- **Aim of the task**: Every line of the data that contains the string "установить" must be copied.

══════════════════════════════

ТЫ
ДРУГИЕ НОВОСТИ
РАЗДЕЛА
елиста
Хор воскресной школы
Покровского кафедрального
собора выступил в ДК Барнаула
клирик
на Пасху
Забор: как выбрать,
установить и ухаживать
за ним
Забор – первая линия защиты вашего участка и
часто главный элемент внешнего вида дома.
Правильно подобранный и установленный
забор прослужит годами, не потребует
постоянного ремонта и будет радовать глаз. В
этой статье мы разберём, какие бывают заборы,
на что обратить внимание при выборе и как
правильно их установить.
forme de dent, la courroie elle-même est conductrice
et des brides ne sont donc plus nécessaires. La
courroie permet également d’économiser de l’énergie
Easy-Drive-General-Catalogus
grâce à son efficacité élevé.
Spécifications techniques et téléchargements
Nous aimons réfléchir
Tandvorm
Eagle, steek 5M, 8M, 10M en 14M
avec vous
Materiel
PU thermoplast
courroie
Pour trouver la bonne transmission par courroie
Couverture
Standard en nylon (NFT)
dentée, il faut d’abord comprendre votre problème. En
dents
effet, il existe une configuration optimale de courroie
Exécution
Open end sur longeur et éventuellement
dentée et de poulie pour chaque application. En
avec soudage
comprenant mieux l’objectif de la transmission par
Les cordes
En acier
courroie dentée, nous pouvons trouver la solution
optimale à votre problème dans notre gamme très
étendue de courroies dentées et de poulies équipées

══════════════════════════════

- **Task output**:
установить и ухаживать
правильно их установить.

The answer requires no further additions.